Asian Art News, Vol 18, No 6 Nov/Dec 2008
Yau Bee Ling at Wei-Ling Gallery
by Gina Fairley

I was introduced to Yau Bee Ling’s work in 2005, when we shared a year on residency together in Malaysia. It was a year of transition for all and her paintings jarred with the tensions of a new home, of family responsibilities with a new marriage, her identity as a Chinese woman, and finding her voice following success early in her career. We witness the work’s transition from nostalgic portraits of a home shared with 12 others and its suffocating intensity, scenes often focused on the ritual of dining, to still life and a more feminine space of bedroom dresses, abandon tables and abstracted angles that seems to regurgitate the lessons of art school. The figure was expelled from these works, yet there was always looming presence just beyond the frame. They carried that tension of overbearing or a lack of resolve.

This exhibition Portraits of Paradox, made two years later floored me. Yau had found that maturity for which she had been searching. This is an exhibition of deeply psychological portraits that are bold and confident and probing. Gone is the cute naïveté of the earlier works and in its place a brave engagement with the sitter and the self. Take Pride (2008) for example, with its face slightly upturned indignant, and sitting on a flat, red field. The internal pattern of the face is at once controlled in its rhythm zigzags and yet the over painting is brushy, gestural. It captures the many personas or emotions that make up our everyday.

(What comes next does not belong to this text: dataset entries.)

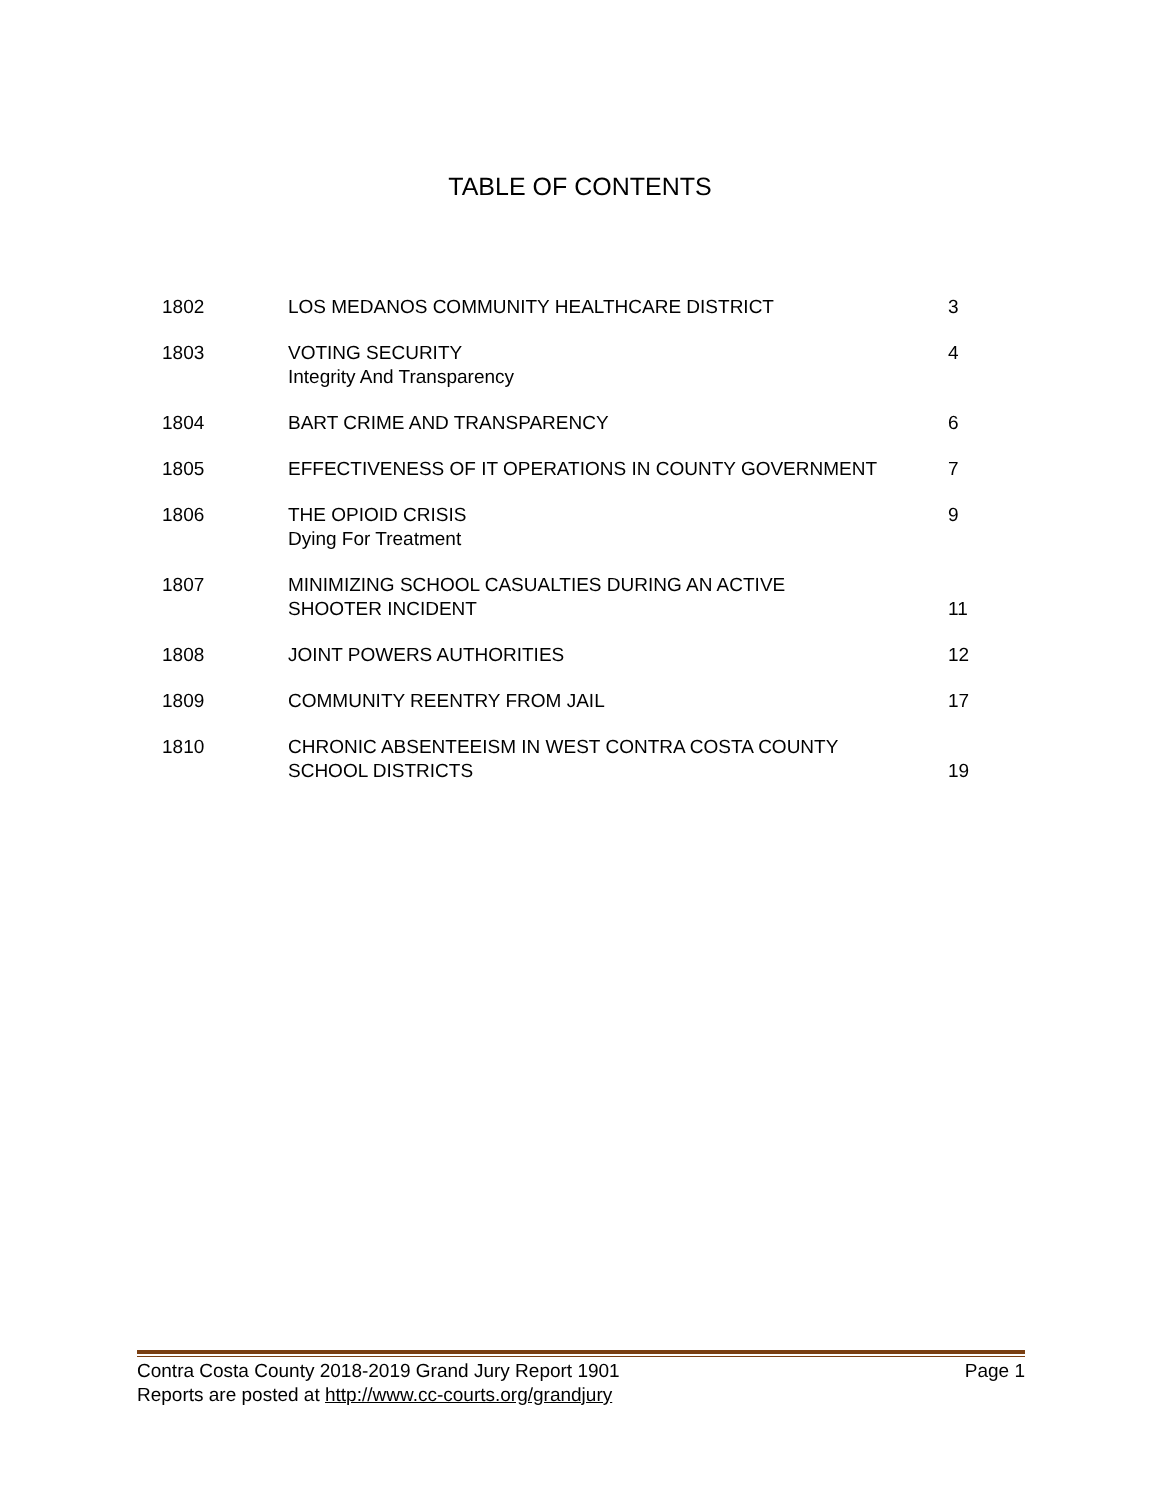TABLE OF CONTENTS
| 1802 | LOS MEDANOS COMMUNITY HEALTHCARE DISTRICT | 3 |
| 1803 | VOTING SECURITY Integrity And Transparency | 4 |
| 1804 | BART CRIME AND TRANSPARENCY | 6 |
| 1805 | EFFECTIVENESS OF IT OPERATIONS IN COUNTY GOVERNMENT | 7 |
| 1806 | THE OPIOID CRISIS Dying For Treatment | 9 |
| 1807 | MINIMIZING SCHOOL CASUALTIES DURING AN ACTIVE SHOOTER INCIDENT | 11 |
| 1808 | JOINT POWERS AUTHORITIES | 12 |
| 1809 | COMMUNITY REENTRY FROM JAIL | 17 |
| 1810 | CHRONIC ABSENTEEISM IN WEST CONTRA COSTA COUNTY SCHOOL DISTRICTS | 19 |
Contra Costa County 2018-2019 Grand Jury Report 1901 Page 1
Reports are posted at http://www.cc-courts.org/grandjury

What is most affronting when standing in front of these paintings is their scale. These aren’t ‘pretty’ paintings and they draw you into their turgid space. The most obvious read is their frenetic oscillation between pattern and portraiture. It is almost a metaphorical fracture, a disconnection with the subject that she couldn’t achieve in her early work and one that has allowed the critical distance in constructing the image. This is most easily read in the way these images are layered, abstracted mark, eventually defined with the clarity of a black line, and masked off with solid color. The device of framing the face has a curious control that is imposed over the internal vibration within these images.

In the two works, both entitled Constantly Repressed (2008), Yau magnified this vibration to a scream. These works are scarred with almost frenetic, linear brushmarks that seemingly strike out the face. She attempts to regain that control with exaggerated facial definitions in black and cool blue background. Yau’s paintings have always been characteristically awkward in the way forms interact. What is interesting in these new works is that she doesn’t shy from that uncomfortable space and cover it with what curator/artist Anurendra Jegadeva called, “ fiesta color” While these are not totally resolved paintings, they should be celebrated for their strength and affirmative direction.

The painting that arrives at that new place with a casual knowing is The Meeting (2008). Hanging on the end wall in the gallery-huge diptych-it commanded the space. It sits at that point where figuration truly tips into abstraction and the unconscious dances with knowing, acceptance and delight in the other. This painting projects a bright future for Yau’s work.